Bitcoin mining companies have collected more than $3.7 billion in new funding to deal with rising energy prices and tougher competition in the sector. Because of Bitcoin’s recent halving and higher operating costs, U.S.-based mining firms such as Marathon Digital, Riot Platforms, and CleanSpark have used zero or very low-interest convertible notes to boost their cash reserves and stay profitable.
A large part of these funds has been used to buy Bitcoin, especially since the cryptocurrency recently went above $100,000. Marathon Digital CEO Fred Thiel explained the company’s plan, saying, “We want to gather as much Bitcoin as possible.” Marathon now owns almost 45,000 BTC, worth more than $4.4 billion.
However, Bitcoin mining is still a very expensive business with many challenges. Higher energy costs have made it harder to make a profit, and some countries, like Russia, have banned mining in certain areas because of power shortages. Also, the recent Bitcoin halving cut the block rewards from 6.25 BTC to 3.125 BTC, which has greatly reduced miners’ income.

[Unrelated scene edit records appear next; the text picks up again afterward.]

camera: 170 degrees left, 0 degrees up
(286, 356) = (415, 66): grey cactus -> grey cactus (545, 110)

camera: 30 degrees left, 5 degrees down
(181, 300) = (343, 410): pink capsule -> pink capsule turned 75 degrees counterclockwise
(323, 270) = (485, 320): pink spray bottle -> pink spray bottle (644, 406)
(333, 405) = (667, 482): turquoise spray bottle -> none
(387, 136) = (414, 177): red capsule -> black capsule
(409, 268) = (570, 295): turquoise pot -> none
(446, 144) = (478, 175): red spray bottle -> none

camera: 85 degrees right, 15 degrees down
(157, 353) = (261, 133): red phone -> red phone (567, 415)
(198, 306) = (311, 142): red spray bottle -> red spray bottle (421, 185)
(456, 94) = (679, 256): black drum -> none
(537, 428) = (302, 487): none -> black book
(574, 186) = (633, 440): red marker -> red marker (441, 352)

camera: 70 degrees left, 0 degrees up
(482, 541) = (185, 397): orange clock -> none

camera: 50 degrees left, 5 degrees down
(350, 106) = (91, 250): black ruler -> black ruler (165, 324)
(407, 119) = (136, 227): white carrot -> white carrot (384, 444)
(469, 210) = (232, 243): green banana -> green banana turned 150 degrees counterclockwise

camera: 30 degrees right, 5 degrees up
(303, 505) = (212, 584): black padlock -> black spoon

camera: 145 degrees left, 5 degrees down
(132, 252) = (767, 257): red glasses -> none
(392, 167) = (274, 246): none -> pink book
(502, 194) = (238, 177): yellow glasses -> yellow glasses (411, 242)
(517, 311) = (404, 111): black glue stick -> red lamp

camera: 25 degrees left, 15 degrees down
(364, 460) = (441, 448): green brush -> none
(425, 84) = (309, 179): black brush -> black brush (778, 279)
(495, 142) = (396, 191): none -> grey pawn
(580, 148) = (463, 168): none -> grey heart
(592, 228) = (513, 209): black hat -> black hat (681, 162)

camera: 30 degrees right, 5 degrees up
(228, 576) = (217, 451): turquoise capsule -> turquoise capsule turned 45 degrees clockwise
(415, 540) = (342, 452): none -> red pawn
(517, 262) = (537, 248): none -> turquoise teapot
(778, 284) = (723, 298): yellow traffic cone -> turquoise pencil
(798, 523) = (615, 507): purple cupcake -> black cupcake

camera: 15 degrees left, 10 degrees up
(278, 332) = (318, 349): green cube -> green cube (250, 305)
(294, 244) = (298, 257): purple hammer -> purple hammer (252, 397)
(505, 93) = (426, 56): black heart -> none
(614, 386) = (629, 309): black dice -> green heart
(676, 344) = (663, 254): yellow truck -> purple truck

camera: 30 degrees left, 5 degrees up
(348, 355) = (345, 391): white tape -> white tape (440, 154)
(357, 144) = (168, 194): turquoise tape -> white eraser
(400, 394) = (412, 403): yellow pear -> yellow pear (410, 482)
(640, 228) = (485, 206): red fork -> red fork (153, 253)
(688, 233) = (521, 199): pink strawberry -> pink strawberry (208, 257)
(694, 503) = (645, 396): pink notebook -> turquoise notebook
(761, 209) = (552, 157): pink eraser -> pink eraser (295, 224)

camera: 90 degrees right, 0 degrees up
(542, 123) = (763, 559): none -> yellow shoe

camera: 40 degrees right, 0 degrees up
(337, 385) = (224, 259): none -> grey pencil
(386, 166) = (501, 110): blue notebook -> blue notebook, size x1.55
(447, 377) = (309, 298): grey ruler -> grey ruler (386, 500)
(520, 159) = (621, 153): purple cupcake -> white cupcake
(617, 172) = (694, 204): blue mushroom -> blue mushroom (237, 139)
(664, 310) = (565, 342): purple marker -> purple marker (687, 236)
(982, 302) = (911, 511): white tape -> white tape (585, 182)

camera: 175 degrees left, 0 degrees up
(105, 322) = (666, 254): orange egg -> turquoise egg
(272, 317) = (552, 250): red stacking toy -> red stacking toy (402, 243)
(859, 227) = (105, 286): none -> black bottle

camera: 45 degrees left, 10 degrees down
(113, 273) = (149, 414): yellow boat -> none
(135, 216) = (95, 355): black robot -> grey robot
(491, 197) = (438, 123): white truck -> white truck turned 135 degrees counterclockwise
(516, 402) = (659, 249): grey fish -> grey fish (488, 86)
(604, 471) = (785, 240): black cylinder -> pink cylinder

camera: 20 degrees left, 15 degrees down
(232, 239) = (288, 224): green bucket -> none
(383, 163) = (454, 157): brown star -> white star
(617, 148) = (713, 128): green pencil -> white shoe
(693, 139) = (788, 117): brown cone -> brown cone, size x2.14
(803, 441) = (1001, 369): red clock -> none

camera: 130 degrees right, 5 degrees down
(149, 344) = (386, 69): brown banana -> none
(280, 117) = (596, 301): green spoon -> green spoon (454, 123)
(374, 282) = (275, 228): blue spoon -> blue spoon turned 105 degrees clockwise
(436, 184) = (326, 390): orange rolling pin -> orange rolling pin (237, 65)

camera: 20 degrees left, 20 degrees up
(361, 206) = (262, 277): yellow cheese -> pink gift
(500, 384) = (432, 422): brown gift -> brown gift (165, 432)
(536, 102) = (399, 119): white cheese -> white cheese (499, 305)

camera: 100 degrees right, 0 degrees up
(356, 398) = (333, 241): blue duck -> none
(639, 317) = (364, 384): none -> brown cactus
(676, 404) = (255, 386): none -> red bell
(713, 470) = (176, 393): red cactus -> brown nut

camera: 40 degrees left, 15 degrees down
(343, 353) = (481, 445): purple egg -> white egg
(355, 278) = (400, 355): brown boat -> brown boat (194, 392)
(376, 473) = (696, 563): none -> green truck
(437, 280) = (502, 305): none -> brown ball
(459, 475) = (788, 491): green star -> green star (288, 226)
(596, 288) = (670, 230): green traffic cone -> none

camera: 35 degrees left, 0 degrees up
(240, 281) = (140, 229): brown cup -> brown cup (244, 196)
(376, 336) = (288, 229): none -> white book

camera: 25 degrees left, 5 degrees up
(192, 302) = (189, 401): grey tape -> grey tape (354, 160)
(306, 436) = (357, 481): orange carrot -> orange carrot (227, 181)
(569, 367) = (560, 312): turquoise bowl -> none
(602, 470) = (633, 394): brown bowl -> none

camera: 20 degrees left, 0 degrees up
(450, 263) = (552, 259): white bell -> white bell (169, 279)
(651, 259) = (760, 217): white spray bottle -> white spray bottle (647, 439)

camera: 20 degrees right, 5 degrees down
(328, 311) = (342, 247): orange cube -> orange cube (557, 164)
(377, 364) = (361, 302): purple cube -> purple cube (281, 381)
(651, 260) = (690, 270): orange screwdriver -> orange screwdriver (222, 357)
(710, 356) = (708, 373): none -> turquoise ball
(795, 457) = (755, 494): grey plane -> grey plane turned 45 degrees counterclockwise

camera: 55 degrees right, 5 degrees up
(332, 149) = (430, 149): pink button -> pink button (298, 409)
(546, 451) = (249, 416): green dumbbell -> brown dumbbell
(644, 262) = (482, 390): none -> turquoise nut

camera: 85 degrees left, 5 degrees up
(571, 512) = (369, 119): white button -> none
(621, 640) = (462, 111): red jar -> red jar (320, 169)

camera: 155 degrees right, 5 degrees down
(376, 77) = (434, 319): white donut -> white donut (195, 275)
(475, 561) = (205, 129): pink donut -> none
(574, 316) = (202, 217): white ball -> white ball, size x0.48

James Butterfill, head of research at CoinShares, pointed out another important problem—the fast rise in Bitcoin’s hash rate. This jump in mining difficulty makes it especially hard for high-cost operations to handle market changes.
To deal with these issues, mining companies are trying new approaches. Some, like Hut 8 and Hive, are using artificial intelligence to make their operations more efficient and cut down on energy use. Others are finding new ways to make money by renting out their data centers to AI companies. Also, mining firms are moving to places with lots of energy, like Kenya and Paraguay, where electricity is much cheaper.